Con il crollo del blocco sovietico, quando questo sarebbe stato possibile, anziché riformare politicamente le istituzioni e il sistema dei partiti venne aperta una stagione giustizialista e di delegittimazione della politica, in cui molte forze politiche e alcuni settori del mondo economico-finanziario ebbero importanti responsabilità. La svolta dei primi anni 90, con l’acqua sporca del finanziamento illecito ai partiti e dei fenomeni di corruzione, ha buttato via anche il bambino, delegittimando alla radice il sistema politico esistente e quindi anche il ruolo positivo che i partiti di massa — gli artefici della Costituzione — avevano avuto nell’Italia repubblicana.

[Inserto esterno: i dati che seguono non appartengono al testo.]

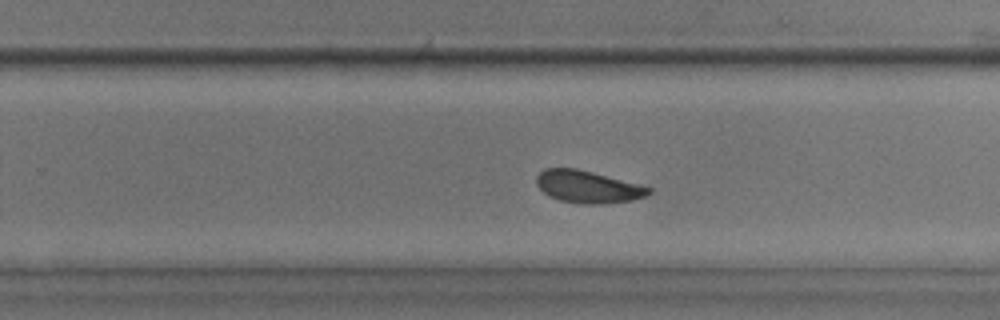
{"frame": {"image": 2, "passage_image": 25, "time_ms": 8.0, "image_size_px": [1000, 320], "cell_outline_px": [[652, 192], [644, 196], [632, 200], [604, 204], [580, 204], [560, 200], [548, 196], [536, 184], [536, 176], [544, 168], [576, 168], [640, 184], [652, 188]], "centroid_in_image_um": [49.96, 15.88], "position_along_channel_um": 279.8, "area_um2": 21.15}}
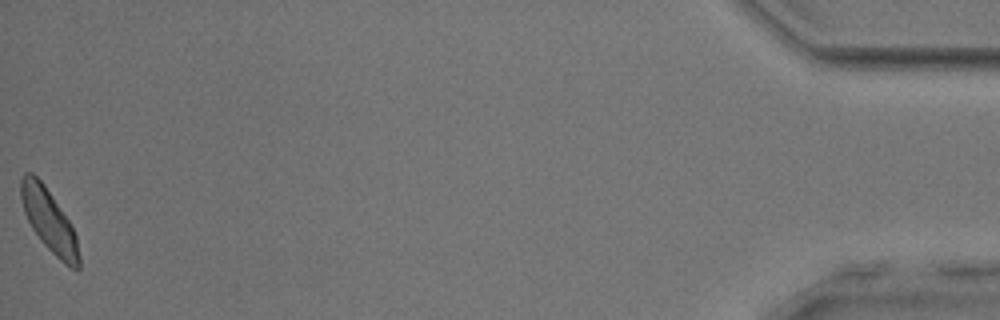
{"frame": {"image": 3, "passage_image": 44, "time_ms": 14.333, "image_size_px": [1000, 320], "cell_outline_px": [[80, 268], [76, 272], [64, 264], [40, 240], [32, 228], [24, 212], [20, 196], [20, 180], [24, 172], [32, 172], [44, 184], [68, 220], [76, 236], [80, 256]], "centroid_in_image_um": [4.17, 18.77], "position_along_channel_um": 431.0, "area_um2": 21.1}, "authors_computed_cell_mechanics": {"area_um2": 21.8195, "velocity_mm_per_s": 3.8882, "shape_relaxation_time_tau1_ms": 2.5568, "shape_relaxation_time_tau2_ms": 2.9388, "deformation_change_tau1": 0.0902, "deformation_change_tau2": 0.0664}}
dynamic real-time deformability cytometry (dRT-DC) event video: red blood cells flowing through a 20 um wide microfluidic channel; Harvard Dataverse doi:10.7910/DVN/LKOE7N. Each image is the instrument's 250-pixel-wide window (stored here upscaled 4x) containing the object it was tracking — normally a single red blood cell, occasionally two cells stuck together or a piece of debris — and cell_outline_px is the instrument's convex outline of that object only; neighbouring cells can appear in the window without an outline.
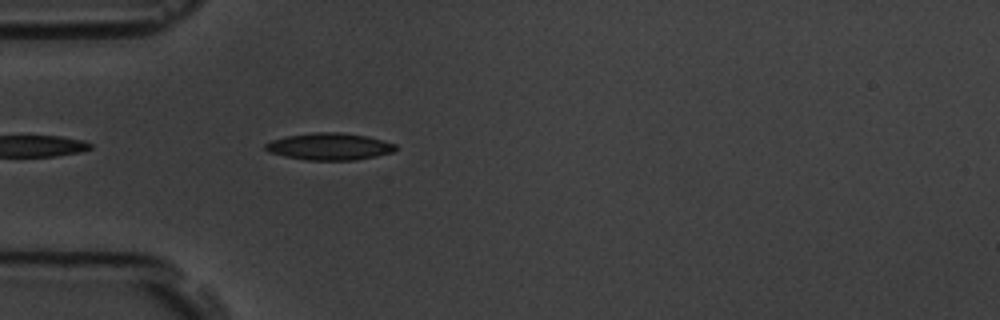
{"species": "common noctule bat (a hibernating species)", "species_latin": "Nyctalus noctula", "temperature_condition": "room temperature", "stored_images_in_passage": 4, "camera_frame_rate_fps": 3000, "um_per_image_px": 0.085, "animal": {"sex": "male", "body_mass_g": 19.5, "forearm_length_mm": 54.6}, "frame": {"image": 1, "passage_image": 4, "time_ms": 3.333, "image_size_px": [1000, 320], "cell_outline_px": [[400, 148], [392, 152], [376, 156], [356, 160], [304, 160], [284, 156], [268, 152], [264, 148], [264, 144], [272, 140], [288, 136], [316, 132], [340, 132], [368, 136], [384, 140], [396, 144]], "centroid_in_image_um": [28.03, 12.45], "position_along_channel_um": 57.0, "area_um2": 20.63}}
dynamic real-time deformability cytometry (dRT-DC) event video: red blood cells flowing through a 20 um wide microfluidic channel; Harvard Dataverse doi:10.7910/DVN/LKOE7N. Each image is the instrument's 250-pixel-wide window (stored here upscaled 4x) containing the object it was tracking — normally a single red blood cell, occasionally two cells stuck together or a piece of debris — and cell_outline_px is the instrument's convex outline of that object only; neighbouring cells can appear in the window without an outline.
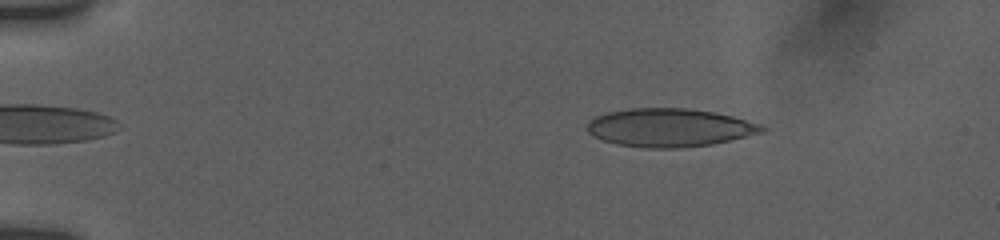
{"species": "human", "species_latin": "Homo sapiens", "temperature_condition": "room temperature", "stored_images_in_passage": 53, "camera_frame_rate_fps": 3000, "um_per_image_px": 0.085, "donor": {"sex": "female"}, "frame": {"image": 1, "passage_image": 6, "time_ms": 1.667, "image_size_px": [1000, 240], "cell_outline_px": [[768, 128], [764, 132], [712, 144], [680, 148], [644, 148], [616, 144], [604, 140], [588, 132], [588, 124], [596, 116], [608, 112], [632, 108], [684, 108], [712, 112], [732, 116], [760, 124]], "centroid_in_image_um": [56.94, 10.85], "position_along_channel_um": 28.1, "area_um2": 38.67}}
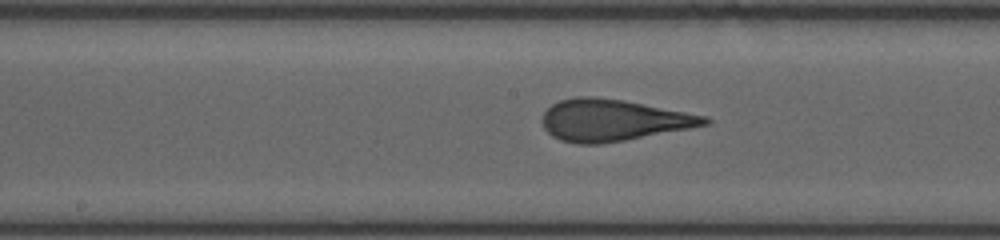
{"frame": {"image": 2, "passage_image": 26, "time_ms": 8.333, "image_size_px": [1000, 240], "cell_outline_px": [[712, 120], [708, 124], [688, 128], [624, 140], [600, 144], [576, 144], [560, 140], [552, 136], [544, 128], [540, 120], [544, 112], [552, 104], [560, 100], [576, 96], [592, 96], [624, 100], [704, 116]], "centroid_in_image_um": [52.02, 10.21], "position_along_channel_um": 196.2, "area_um2": 39.07}}
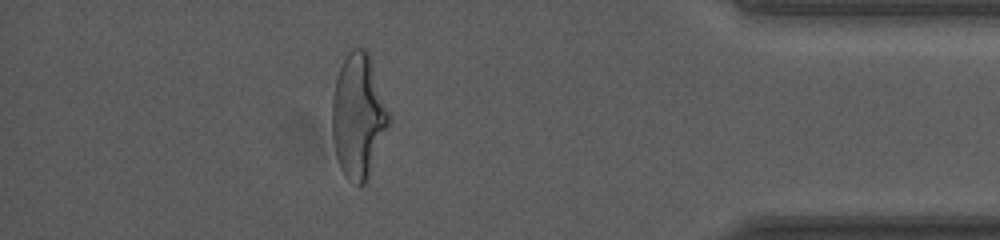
{"frame": {"image": 3, "passage_image": 47, "time_ms": 14.667, "image_size_px": [1000, 240], "cell_outline_px": [[388, 124], [368, 176], [364, 184], [360, 188], [348, 180], [344, 176], [340, 168], [336, 156], [332, 136], [332, 100], [336, 80], [340, 68], [348, 52], [352, 48], [364, 48], [368, 52], [388, 112]], "centroid_in_image_um": [30.41, 9.9], "position_along_channel_um": 404.8, "area_um2": 40.11}, "authors_computed_cell_mechanics": {"area_um2": 38.8994, "velocity_mm_per_s": 3.8222, "shape_relaxation_time_tau1_ms": 4.2297, "shape_relaxation_time_tau2_ms": 0.7317, "deformation_change_tau1": 0.1764, "deformation_change_tau2": 0.0741}}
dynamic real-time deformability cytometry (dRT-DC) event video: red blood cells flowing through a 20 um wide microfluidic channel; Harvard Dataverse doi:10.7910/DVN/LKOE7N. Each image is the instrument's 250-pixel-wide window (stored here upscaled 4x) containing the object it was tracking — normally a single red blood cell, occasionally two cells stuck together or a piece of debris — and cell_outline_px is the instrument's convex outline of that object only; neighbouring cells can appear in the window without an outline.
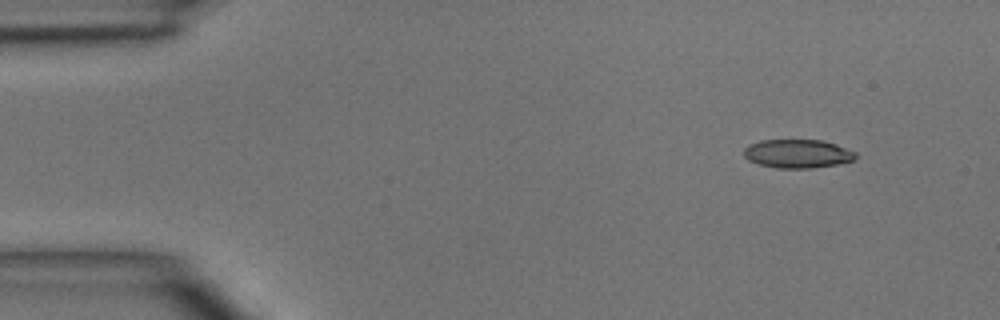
{"species": "common noctule bat (a hibernating species)", "species_latin": "Nyctalus noctula", "temperature_condition": "room temperature", "stored_images_in_passage": 5, "camera_frame_rate_fps": 3000, "um_per_image_px": 0.085, "animal": {"sex": "male", "body_mass_g": 15.6}, "frame": {"image": 1, "passage_image": 5, "time_ms": 4.667, "image_size_px": [1000, 320], "cell_outline_px": [[856, 156], [852, 160], [836, 164], [812, 168], [776, 168], [760, 164], [748, 160], [744, 156], [744, 148], [748, 144], [760, 140], [820, 140], [836, 144], [856, 152]], "centroid_in_image_um": [67.76, 13.06], "position_along_channel_um": 17.2, "area_um2": 18.55}}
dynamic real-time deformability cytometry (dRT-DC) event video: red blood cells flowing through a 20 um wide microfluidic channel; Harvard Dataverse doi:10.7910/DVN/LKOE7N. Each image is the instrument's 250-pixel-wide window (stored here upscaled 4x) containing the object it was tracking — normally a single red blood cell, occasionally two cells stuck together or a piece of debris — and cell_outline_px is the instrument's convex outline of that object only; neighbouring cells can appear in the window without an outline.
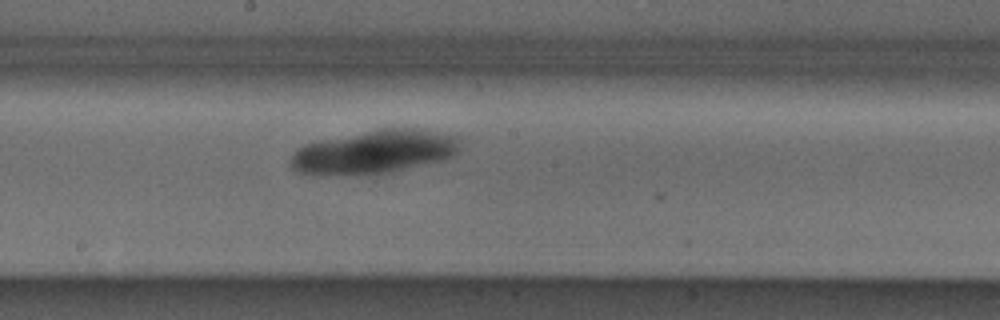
{"species": "Egyptian fruit bat (a non-hibernating species)", "species_latin": "Rousettus aegyptiacus", "temperature_condition": "cold", "stored_images_in_passage": 54, "camera_frame_rate_fps": 3000, "um_per_image_px": 0.085, "animal": {"sex": "male"}, "frame": {"image": 1, "passage_image": 29, "time_ms": 9.333, "image_size_px": [1000, 320], "cell_outline_px": [[460, 148], [452, 156], [440, 160], [384, 172], [296, 172], [288, 164], [288, 160], [292, 152], [296, 148], [304, 144], [316, 140], [380, 128], [416, 128], [456, 136], [460, 140]], "centroid_in_image_um": [31.78, 12.84], "position_along_channel_um": 216.4, "area_um2": 41.73}}
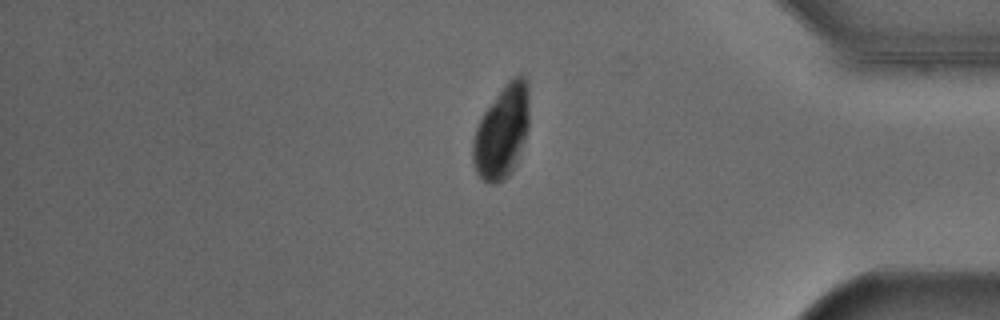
{"frame": {"image": 2, "passage_image": 45, "time_ms": 14.667, "image_size_px": [1000, 320], "cell_outline_px": [[528, 128], [516, 164], [512, 172], [504, 180], [496, 184], [492, 184], [484, 180], [476, 172], [472, 160], [472, 140], [476, 128], [484, 112], [508, 80], [516, 76], [524, 76], [528, 80]], "centroid_in_image_um": [42.66, 11.23], "position_along_channel_um": 392.5, "area_um2": 30.4}}
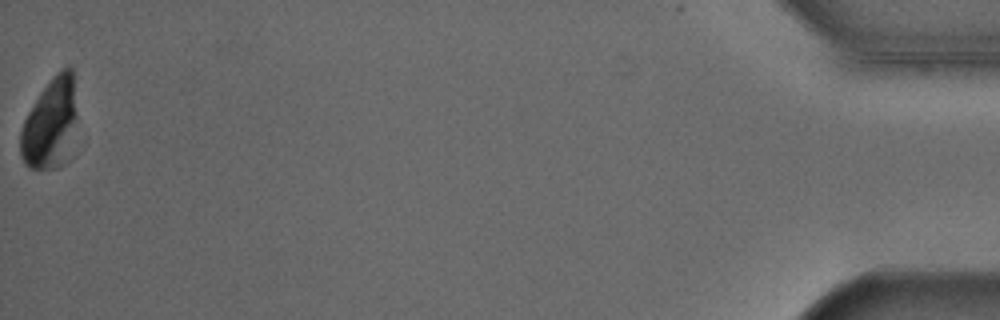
{"frame": {"image": 3, "passage_image": 54, "time_ms": 17.667, "image_size_px": [1000, 320], "cell_outline_px": [[76, 116], [60, 164], [56, 168], [32, 168], [24, 164], [20, 156], [20, 132], [24, 120], [28, 112], [40, 92], [52, 76], [56, 72], [64, 68], [72, 68]], "centroid_in_image_um": [4.19, 10.44], "position_along_channel_um": 431.0, "area_um2": 28.44}}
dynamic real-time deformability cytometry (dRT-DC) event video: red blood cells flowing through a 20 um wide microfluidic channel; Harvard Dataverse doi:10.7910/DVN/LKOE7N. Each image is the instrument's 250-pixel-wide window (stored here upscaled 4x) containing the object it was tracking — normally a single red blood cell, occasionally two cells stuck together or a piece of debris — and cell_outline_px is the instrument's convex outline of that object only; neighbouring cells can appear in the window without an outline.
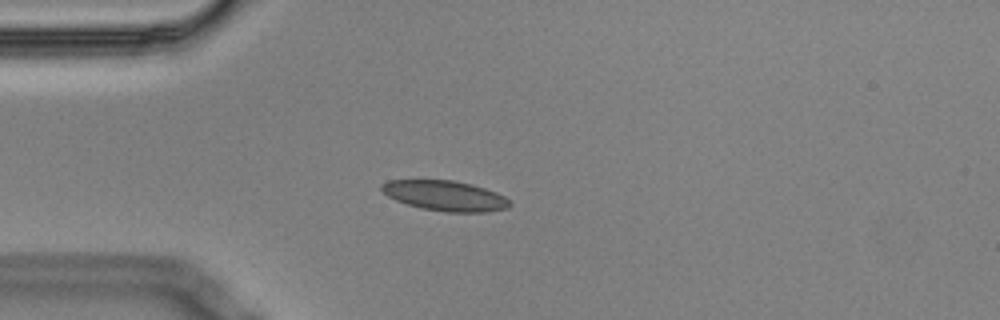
{"species": "Egyptian fruit bat (a non-hibernating species)", "species_latin": "Rousettus aegyptiacus", "temperature_condition": "cold", "stored_images_in_passage": 11, "camera_frame_rate_fps": 3000, "um_per_image_px": 0.085, "animal": {"sex": "male"}, "frame": {"image": 1, "passage_image": 4, "time_ms": 1.0, "image_size_px": [1000, 320], "cell_outline_px": [[512, 204], [508, 208], [488, 212], [444, 212], [420, 208], [396, 200], [388, 196], [380, 188], [380, 184], [388, 180], [452, 180], [472, 184], [496, 192], [504, 196]], "centroid_in_image_um": [37.84, 16.64], "position_along_channel_um": 47.2, "area_um2": 22.6}}
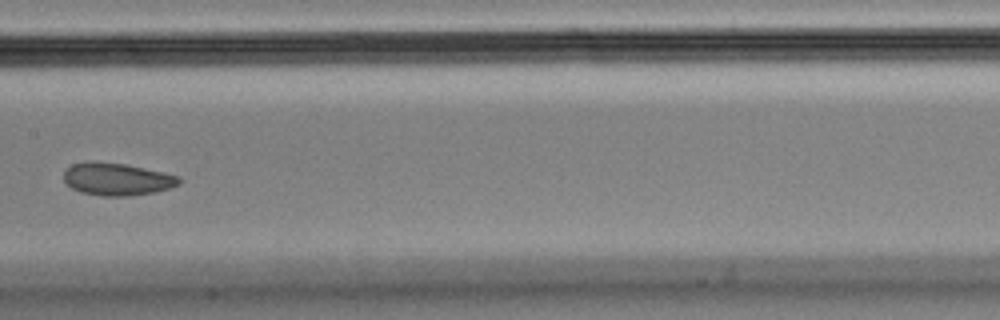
{"frame": {"image": 2, "passage_image": 8, "time_ms": 2.333, "image_size_px": [1000, 320], "cell_outline_px": [[180, 184], [156, 192], [128, 196], [100, 196], [80, 192], [72, 188], [64, 180], [64, 172], [72, 164], [88, 160], [124, 164], [164, 172], [180, 176]], "centroid_in_image_um": [9.94, 15.22], "position_along_channel_um": 197.5, "area_um2": 21.91}}
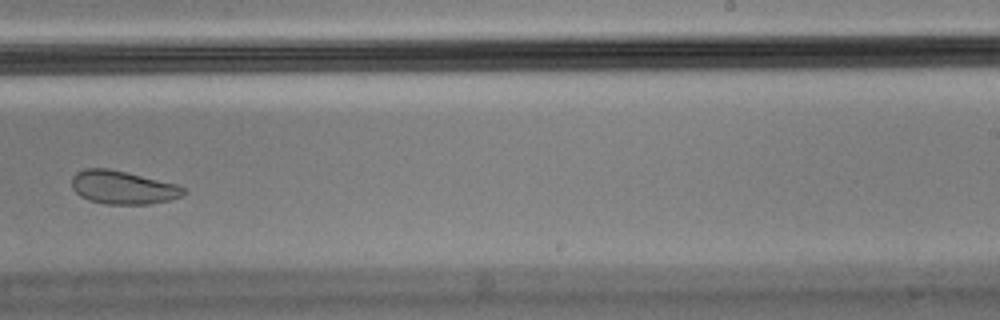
{"frame": {"image": 3, "passage_image": 10, "time_ms": 3.0, "image_size_px": [1000, 320], "cell_outline_px": [[188, 192], [180, 196], [168, 200], [148, 204], [104, 204], [88, 200], [80, 196], [72, 188], [72, 176], [76, 172], [84, 168], [108, 168], [176, 184], [184, 188]], "centroid_in_image_um": [10.4, 15.93], "position_along_channel_um": 278.6, "area_um2": 21.62}}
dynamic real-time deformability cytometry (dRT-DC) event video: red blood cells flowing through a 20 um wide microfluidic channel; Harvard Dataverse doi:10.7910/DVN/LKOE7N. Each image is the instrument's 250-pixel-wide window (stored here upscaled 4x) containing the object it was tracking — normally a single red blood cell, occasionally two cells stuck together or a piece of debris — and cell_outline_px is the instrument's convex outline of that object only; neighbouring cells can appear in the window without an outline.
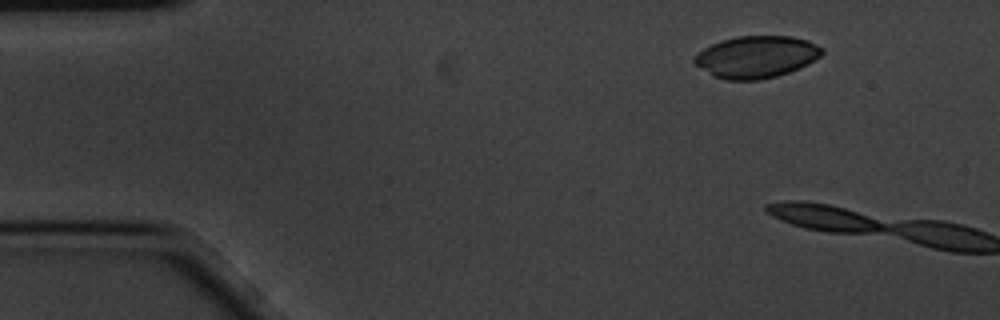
{"species": "common noctule bat (a hibernating species)", "species_latin": "Nyctalus noctula", "temperature_condition": "cold", "stored_images_in_passage": 2, "camera_frame_rate_fps": 3000, "um_per_image_px": 0.085, "animal": {"sex": "male", "body_mass_g": 20.1, "forearm_length_mm": 53.5}, "frame": {"image": 1, "passage_image": 1, "time_ms": 0.0, "image_size_px": [1000, 320], "cell_outline_px": [[824, 52], [820, 56], [808, 64], [788, 72], [776, 76], [760, 80], [724, 80], [712, 76], [696, 64], [692, 60], [704, 48], [720, 40], [736, 36], [792, 36], [808, 40], [824, 48]], "centroid_in_image_um": [64.3, 4.83], "position_along_channel_um": 20.7, "area_um2": 31.27}}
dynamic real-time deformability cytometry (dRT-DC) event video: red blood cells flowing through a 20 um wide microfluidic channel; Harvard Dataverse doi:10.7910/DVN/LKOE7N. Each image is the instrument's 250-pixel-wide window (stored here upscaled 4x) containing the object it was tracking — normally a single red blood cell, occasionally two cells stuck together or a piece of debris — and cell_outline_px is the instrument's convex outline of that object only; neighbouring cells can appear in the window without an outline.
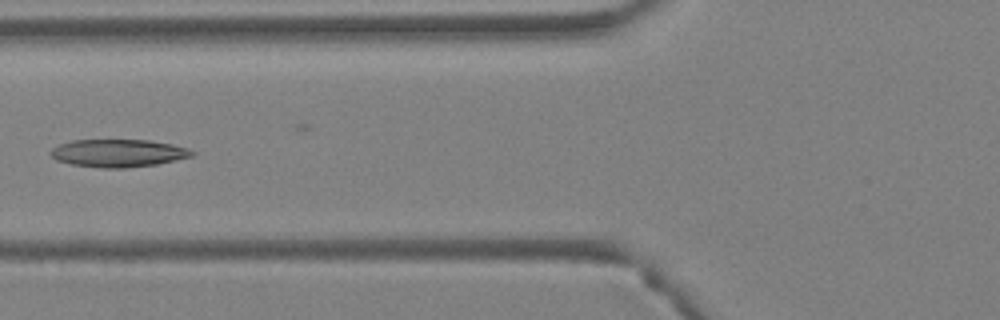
{"species": "Egyptian fruit bat (a non-hibernating species)", "species_latin": "Rousettus aegyptiacus", "temperature_condition": "warm", "stored_images_in_passage": 5, "camera_frame_rate_fps": 3000, "um_per_image_px": 0.085, "animal": {"sex": "female"}, "frame": {"image": 1, "passage_image": 5, "time_ms": 1.333, "image_size_px": [1000, 320], "cell_outline_px": [[196, 152], [192, 156], [156, 164], [124, 168], [104, 168], [72, 164], [56, 160], [48, 152], [52, 148], [60, 144], [72, 140], [148, 140], [172, 144], [188, 148]], "centroid_in_image_um": [10.04, 13.01], "position_along_channel_um": 115.8, "area_um2": 22.72}}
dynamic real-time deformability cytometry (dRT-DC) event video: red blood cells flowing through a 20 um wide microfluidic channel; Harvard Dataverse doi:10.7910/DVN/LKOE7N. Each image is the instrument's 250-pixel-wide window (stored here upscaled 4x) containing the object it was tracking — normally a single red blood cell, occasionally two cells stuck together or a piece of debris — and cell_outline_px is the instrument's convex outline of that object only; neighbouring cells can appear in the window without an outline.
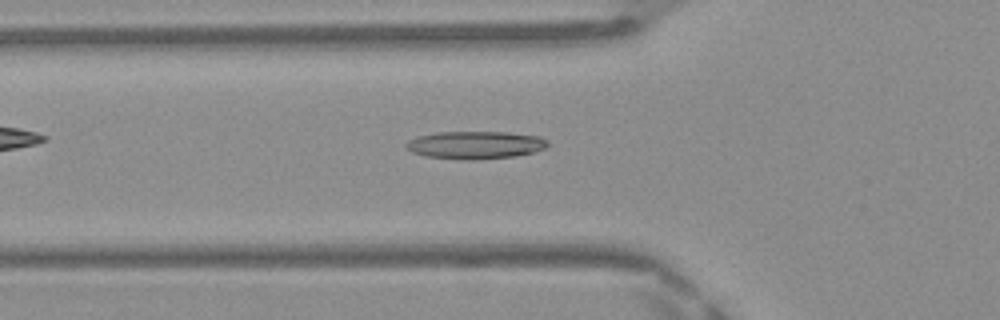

“Riformare politicamente le istituzioni e il sistema dei partiti”: dice niente. 

Si perse l’occasione per cambiare il sistema politico partendo dall’articolo 49 della nostra Costituzione, che recita “tutti i cittadini hanno diritto di associarsi liberamente in partiti per concorrere con metodo democratico a determinare la politica nazionale”. Come ebbe a dire Bronislaw Geremek, intellettuale polacco ed esponente di spicco di Solidarnosc, senza i partiti non c’è democrazia e proprio per questo vedeva con preoccupazione la tendenza delle nuove generazioni ad allontanarsi dai partiti e dalla cultura politica. E anche la storia del nostro Paese conferma questa riflessione.

Quale compito dovrebbe avere oggi un partito politico?

Costruire percorsi dove le persone possono sperimentarsi, sbagliare e imparare dagli errori, dove i giovani possono misurarsi con le problematiche quotidiane attraverso un impegno costante a servizio della comunità. Non smetto di sperare che possano e debbano tornare a fare questo.